Like most of those who drove for Aston Martin in the 1950s, Shelby loved the team's ambience, and he never seriously considered any of the fleeting, and possibly empty, offers to join Maserati or Ferrari. His Texan penchant for straight talking occasionally made David Brown, the Aston Martin company's owner, wince: telling the boss one of his cars handled like "10 pounds of shit in a five-pound bag" was pretty strong stuff from a hired hand in the mid-1950s. Shelby recalled Brown's reaction: "He got pissed off at that, turned round and walked away."

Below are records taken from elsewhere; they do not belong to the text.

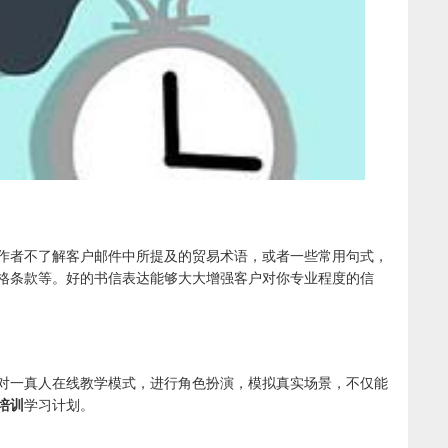
作者不了解客户邮件中所提及的贸易术语，或者一些常用句式，
格条款等。好的书信表达能够大大增强客户对你专业程度的信
对一真人在线教学模式，进行角色扮演，模拟真实场景，不仅能
培训
学习计划。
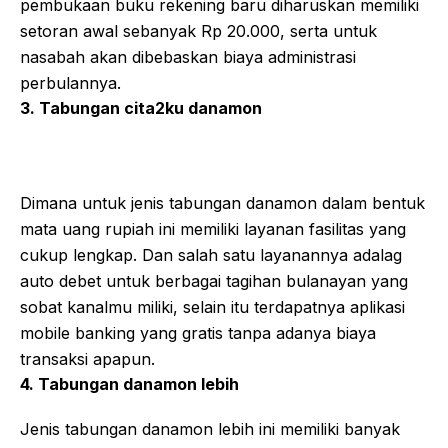
pembukaan buku rekening baru diharuskan memiliki
setoran awal sebanyak Rp 20.000, serta untuk
nasabah akan dibebaskan biaya administrasi
perbulannya.
3. Tabungan cita2ku danamon
Dimana untuk jenis tabungan danamon dalam bentuk
mata uang rupiah ini memiliki layanan fasilitas yang
cukup lengkap. Dan salah satu layanannya adalag
auto debet untuk berbagai tagihan bulanayan yang
sobat kanalmu miliki, selain itu terdapatnya aplikasi
mobile banking yang gratis tanpa adanya biaya
transaksi apapun.
4. Tabungan danamon lebih
Jenis tabungan danamon lebih ini memiliki banyak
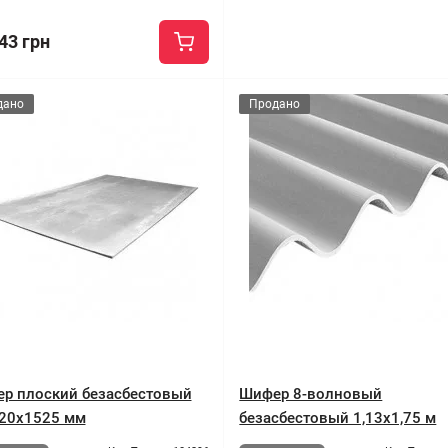
43 грн
дано
Продано
р плоский безасбестовый
Шифер 8-волновый
20x1525 мм
безасбестовый 1,13x1,75 м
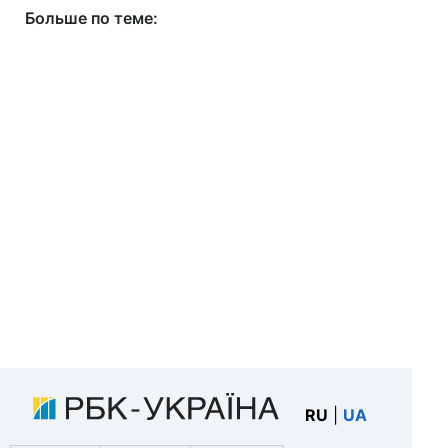
Больше по теме:
RU
|
UA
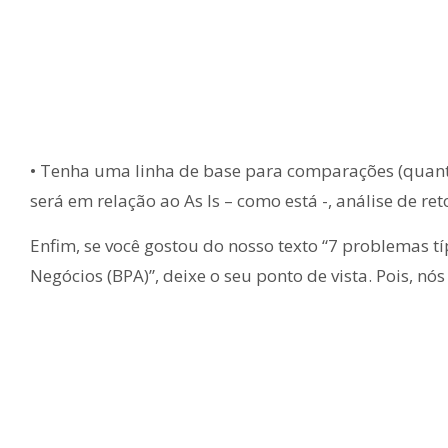
• Tenha uma linha de base para comparações (quanto
será em relação ao As Is – como está -, análise de re
Enfim, se você gostou do nosso texto “7 problemas tí
Negócios (BPA)”, deixe o seu ponto de vista. Pois, n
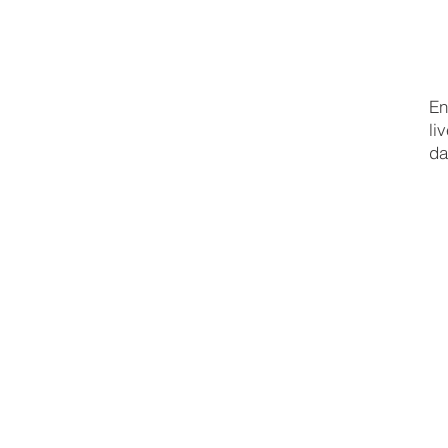
En
li
da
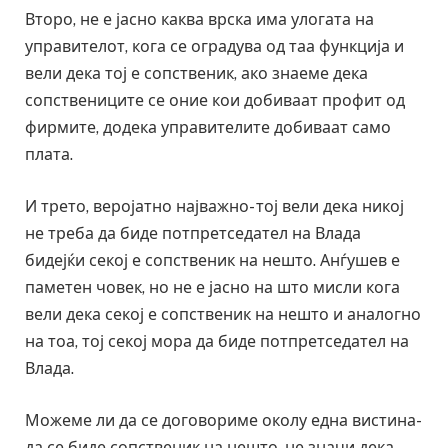
Второ, не е јасно каква врска има улогата на
управителот, кога се оградува од таа функција и
вели дека тој е сопственик, ако знаеме дека
сопствениците се оние кои добиваат профит од
фирмите, додека управителите добиваат само
плата.
И трето, веројатно најважно- тој вели дека никој
не треба да биде потпретседател на Влада
бидејќи секој е сопственик на нешто. Анѓушев е
паметен човек, но не е јасно на што мисли кога
вели дека секој е сопственик на нешто и аналогно
на тоа, тој секој мора да биде потпретседател на
Влада.
Можеме ли да се договориме околу една вистина-
да се биде сопственик на нешто, не значи дека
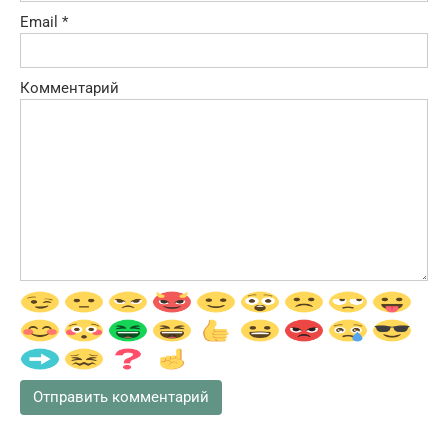
Email
*
Комментарий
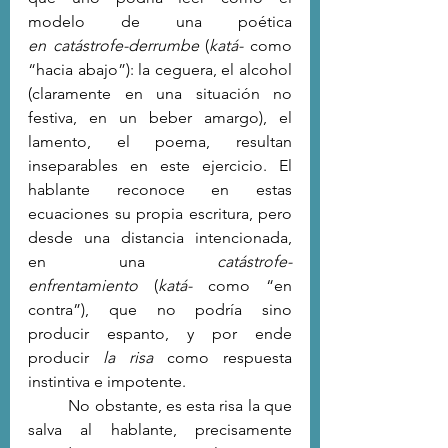
modelo de una poética 
en
catástrofe-derrumbe 
(
katá- 
como 
“hacia abajo”): la ceguera, el alcohol 
(claramente en una situación no 
festiva, en un beber amargo), el 
lamento, el poema, resultan 
inseparables en este ejercicio. El 
hablante reconoce en estas 
ecuaciones su propia escritura, pero 
desde una distancia intencionada, 
en una 
catástrofe-
enfrentamiento
 (
katá-
 como “en 
contra”), que no podría sino 
producir espanto, y por ende 
producir 
la risa 
como respuesta 
instintiva e impotente.
	No obstante, es esta risa la que 
salva al hablante, precisamente 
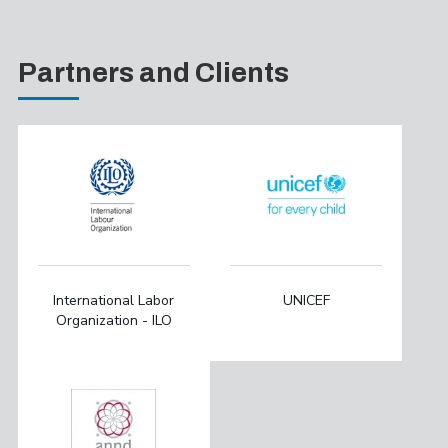
Partners and Clients
International Labor
UNICEF
Organization - ILO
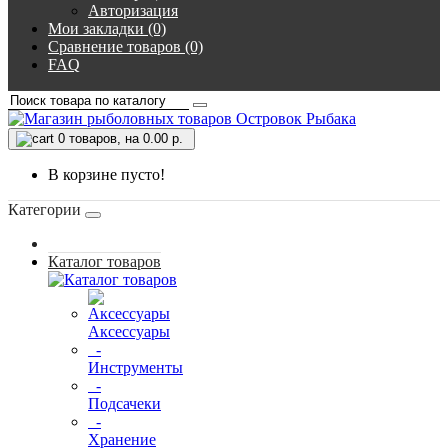
Авторизация
Мои закладки (0)
Сравнение товаров (0)
FAQ
0
товаров, на 0.00 р.
В корзине пусто!
Категории
Каталог товаров
Аксессуары
-
Инструменты
-
Подсачеки
-
Хранение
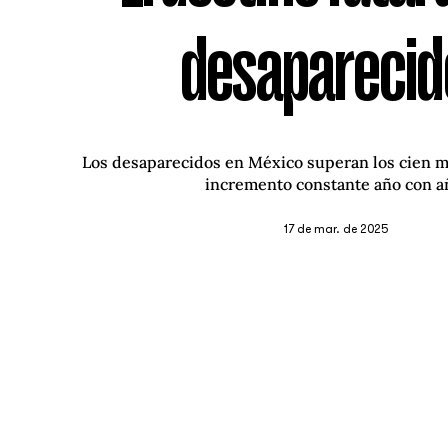
desaparecid
Los desaparecidos en México superan los cien mi
incremento constante año con a
17 de mar. de 2025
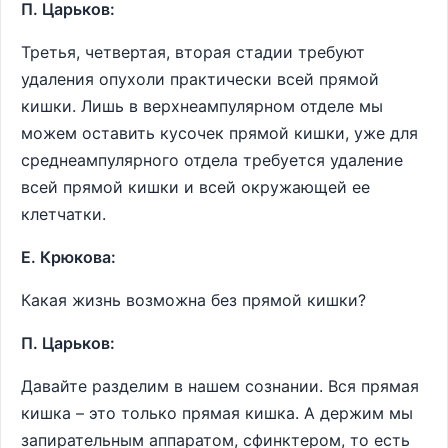
П. Царьков:
Третья, четвертая, вторая стадии требуют
удаления опухоли практически всей прямой
кишки. Лишь в верхнеампулярном отделе мы
можем оставить кусочек прямой кишки, уже для
среднеампулярного отдела требуется удаление
всей прямой кишки и всей окружающей ее
клетчатки.
Е. Крюкова:
Какая жизнь возможна без прямой кишки?
П. Царьков:
Давайте разделим в нашем сознании. Вся прямая
кишка – это только прямая кишка. А держим мы
запирательным аппаратом, сфинктером, то есть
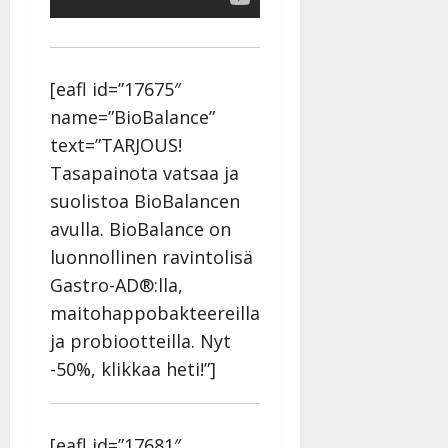
Päivitetty:
D
a
n
n
[eafl id=”17675″
y
name=”BioBalance”
l
text=”TARJOUS!
l
Tasapainota vatsaa ja
e
i
suolistoa BioBalancen
s
avulla. BioBalance on
o
luonnollinen ravintolisä
k
Gastro-AD®:lla,
i
i
maitohappobakteereilla
t
ja probiootteilla. Nyt
o
-50%, klikkaa heti!”]
s
Tanssiin.fi
Julkaistu:
[eafl id=”17681″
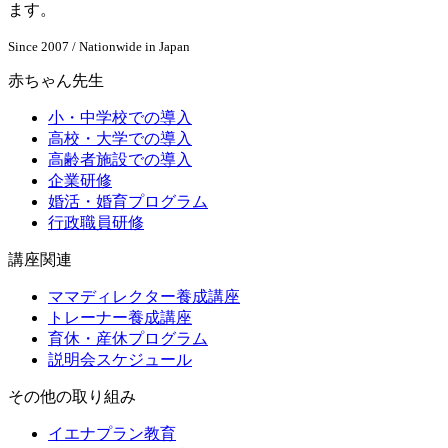
ます。
Since 2007 / Nationwide in Japan
赤ちゃん先生
小・中学校での導入
高校・大学での導入
高齢者施設での導入
企業研修
婚活・婚育プログラム
行政職員研修
講座関連
ママディレクター養成講座
トレーナー養成講座
育休・産休プログラム
説明会スケジュール
その他の取り組み
イエナプラン教育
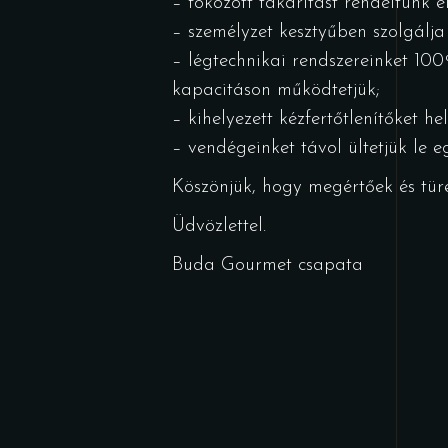
– fokozott takarítást rendeltünk e
– személyzet kesztyűben szolgálja f
– légtechnikai rendszereinket 100%
kapacitáson működtetjük;
– kihelyezett kézfertőtlenítőket he
– vendégeinket távol ültetjük le 
Köszönjük, hogy megértőek és türe
Üdvözlettel.
Buda Gourmet csapata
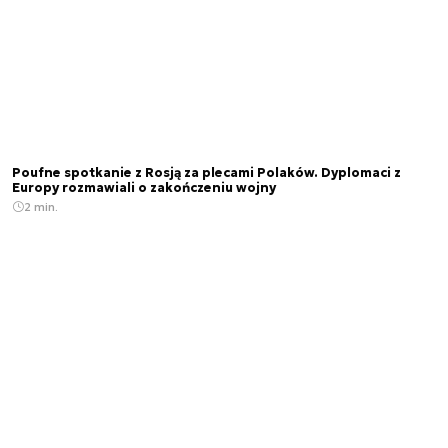
Poufne spotkanie z Rosją za plecami Polaków. Dyplomaci z
Europy rozmawiali o zakończeniu wojny
2 min.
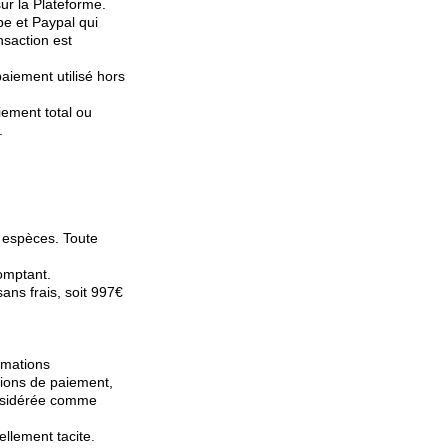
ur la Plateforme.
pe et Paypal qui
nsaction est
iement utilisé hors
iement total ou
.
u espèces. Toute
omptant.
ans frais, soit 997€
rmations
tions de paiement,
considérée comme
llement tacite.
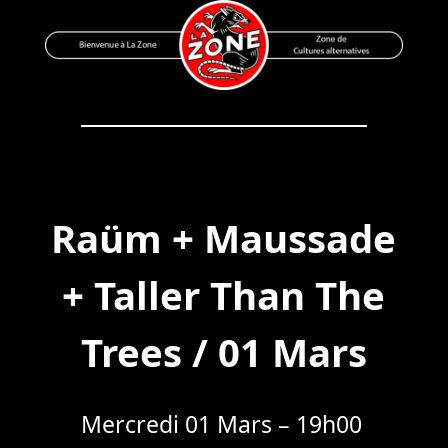
Skip
to
content
Bienvenue à La Zone
Zone de Cultures Alternatives
Raüm + Maussade
+ Taller Than The
Trees / 01 Mars
Mercredi 01 Mars – 19h00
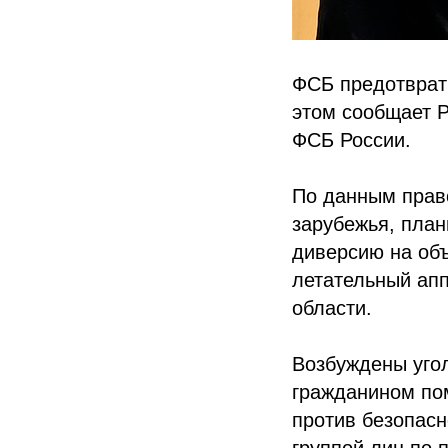
ФСБ предотврати
этом сообщает 
ФСБ России.
По данным прав
зарубежья, пла
диверсию на об
летательный апп
области.
Возбуждены угол
гражданином по
против безопасн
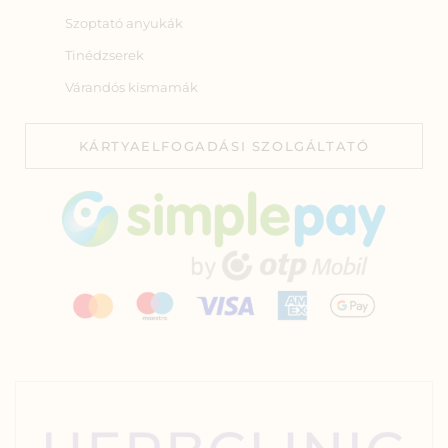
Szoptató anyukák
Tinédzserek
Várandós kismamák
KÁRTYAELFOGADÁSI SZOLGÁLTATÓ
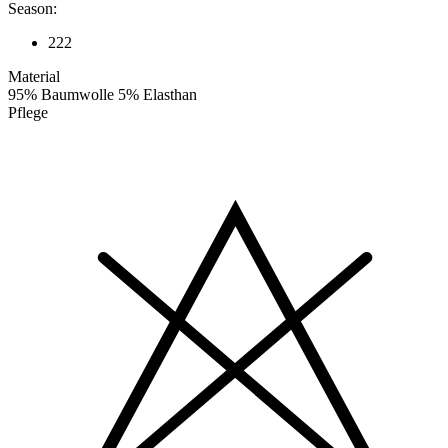
Season:
222
Material
95% Baumwolle 5% Elasthan
Pflege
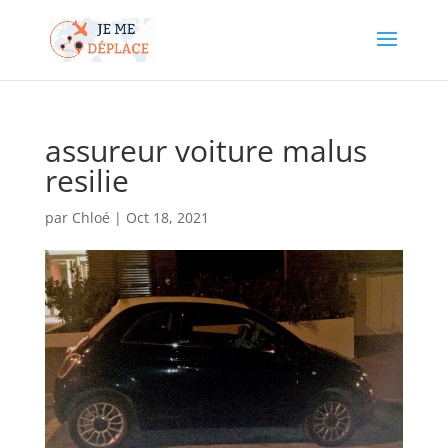
assureur voiture malus
resilie
par
Chloé
|
Oct 18, 2021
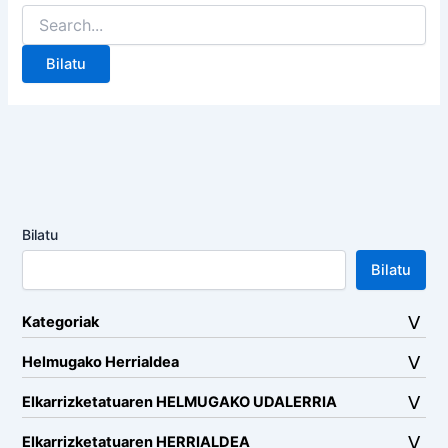
Search
for:
Bilatu
Bilatu
Kategoriak
Helmugako Herrialdea
Elkarrizketatuaren HELMUGAKO UDALERRIA
Elkarrizketatuaren HERRIALDEA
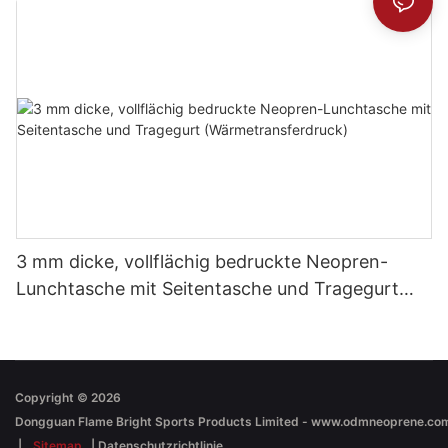
3 mm dicke, vollflächig bedruckte Neopren-
Lunchtasche mit Seitentasche und Tragegurt
(Wärmetransferdruck)
Copyright © 2026
|
Sitemap
|
Datenschutzrichtlinie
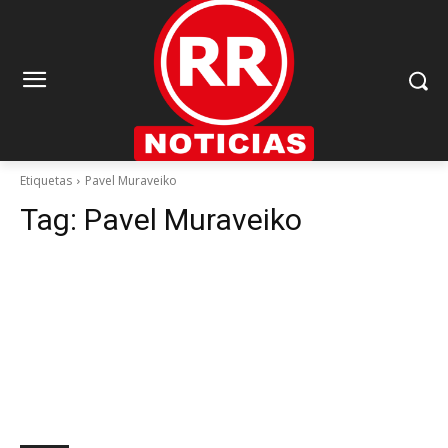
Etiquetas
Pavel Muraveiko
Tag:
Pavel Muraveiko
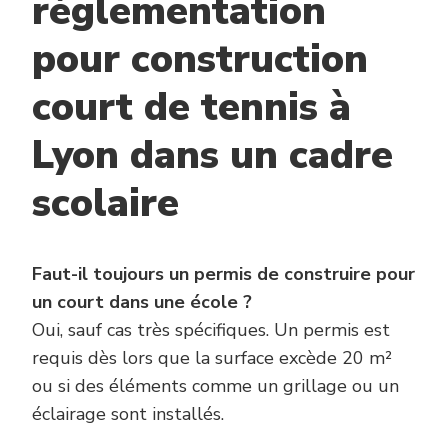
règlementation
pour construction
court de tennis à
Lyon dans un cadre
scolaire
Faut-il toujours un permis de construire pour
un court dans une école ?
Oui, sauf cas très spécifiques. Un permis est
requis dès lors que la surface excède 20 m²
ou si des éléments comme un grillage ou un
éclairage sont installés.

Along with Salvadori, Shelby also took up the F1 Aston Martin DBR4s during the 1959 season. But these front-engined museum pieces were obsolete even before they raced for the first time, a new generation of mid-engined cars from Cooper dashing their hopes of success. At the start of 1960, Shelby suffered bad chest pains that alerted him to a now-serious heart condition. Despite attempting to control the situation by driving with nitroglycerin pills under his tongue, Shelby decided to retire from racing at the end of that year.

One of Shelby's dreams had been the manufacture of a high-performance American sports car, so when he heard in 1961 that supplies of Bristol engines had dried up for the British AC company, he brokered a deal that saw AC switch to using a 4.7-litre Ford V8, and the famous Cobra was born. Ford backed Shelby's efforts on the race track, and the Shelby Cobras were duly homologated as GT cars by the start of the 1963 international sports car racing calendar, when they were pitched against the Ferrari GTOs. In 1965, the Shelby Cobras won the FIA GT championship, wresting this prestigious title from their Ferrari opposition.










By 1970, Shelby was diversifying into other businesses outside motor racing, but in 1982 Chrysler boss Lee Iaccoca, an old friend, offered him the opportunity to serve as a performance consultant to the automotive giant, bringing him back into the motor racing orbit.

He is survived by his wife, Cleo, his two sons, Patrick and Michael, his daughter, Sharon, and his sister, Anne.

• Carroll Shelby, racing driver and engineer, born 11 January 1923; died 10 May 2012.